C'è qualcuno che ha il merito – o secondo altri il demerito – di aver creato Clint Eastwood e di esserne stato il maestro. No, non è Sergio Leone, che pure ci ha messo del suo, dandogli un immutabile volto e qualche lezione di regia, ma il meno celebrato Don Siegel, nato a Chicago in questo giorno.
Mentre Clint può agire a modo suo, anche troppo, in una Hollywood “liberalizzata”, il vecchio Don (all'anagrafe Donald) agisce nella Hollywood delle majors capitaliste ma soprattutto dei film low cost, con tutti i loro clichés e loro restrizioni, eppure riesce a lasciare un'impronta più profonda dell'allievo. Questo ex montatore (gli si deve tra l'altro Casablanca), che già nel 1945 vince due Oscar per il miglior corto (Star in the night, sulla nascita di Cristo!) e per il miglior documentario (Hitler lives?), ha il cinema nel sangue e il suo nome costituisce una garanzia, anche quando firma prodotti di semplice confezione.

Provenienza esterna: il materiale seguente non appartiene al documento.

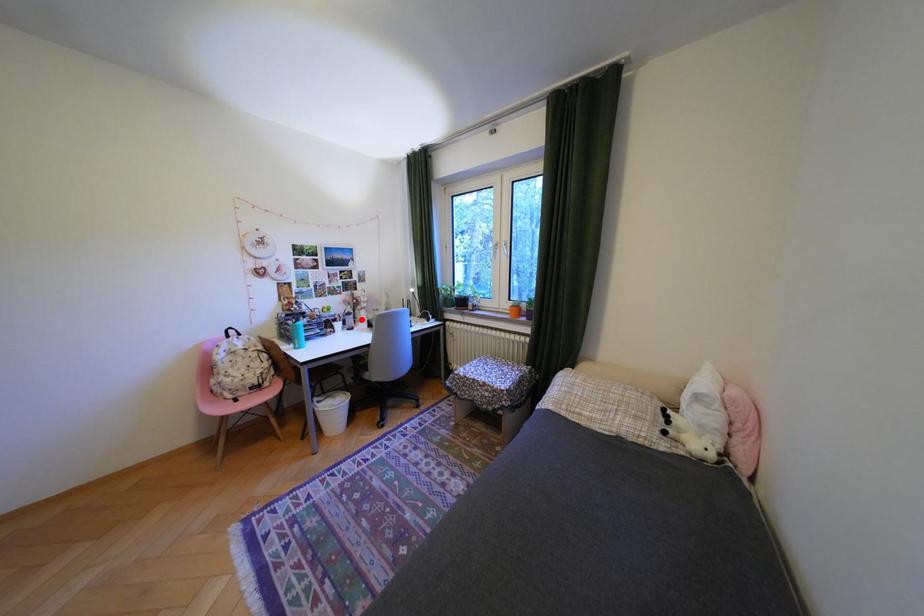
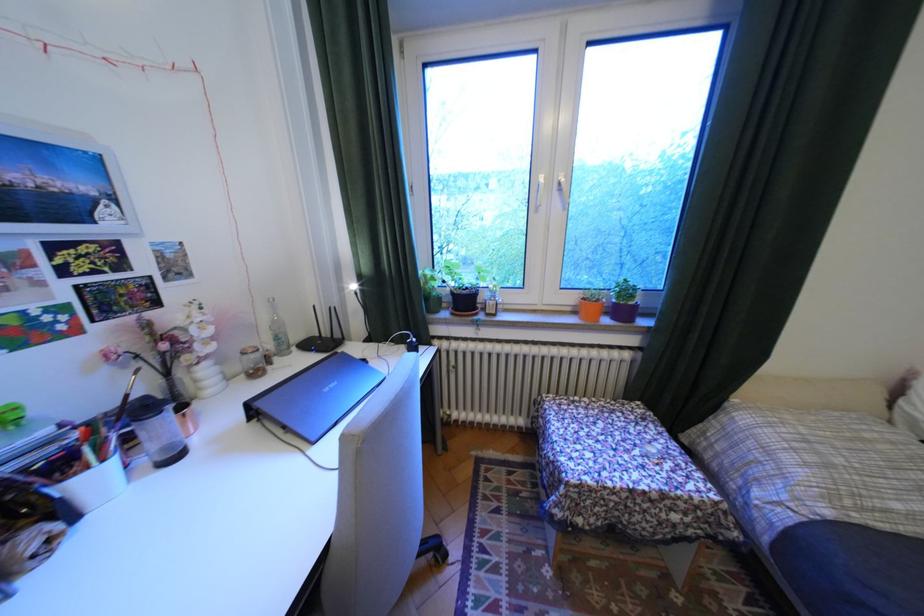
In the second image, find the point that corresponds to the highlighted location in the first image.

Ma basterebbe una decina di titoli, in cui rivisita a modo suo i generi tradizionali, a garantirgli imperituro e sempre sorprendente appeal, per non dire fama: il carcerario Rivolta al blocco 11 (1954), il fantascientifico (o fantapolitico?) L'invasione degli Ultracorpi (1956), i gangsteristici Contratto per uccidere (1964) e Faccia d'angelo (1967), il thriller Chi ucciderà Charley Varrick? (1973), lo spionistico Telefon (1977), il gotico La notte brava del soldato Jonathan (1971, anche produttore), oltre a tre dei cinque film in cui gestisce Eastwood, dal volto sempre immutabile ma un po' più rugoso, e tenta di spiegargli i movimenti di macchina: il poliziesco L'uomo dalla cravatta di cuoio (1969), il chiacchierato (anche questo è un genere...) Ispettore Callaghan: il caso Scorpio è tuo (1971), il drammatico Fuga da Alcatraz (1979).
Questa potrebbe essere la sua epigrafe (muore nel 1991): «Non faccio film per nessun particolare gruppo: non li faccio per i giovani o per i vecchi o per i negri o per gli ebrei – sono ebreo tra l'altro. I film li faccio sempre per me stesso».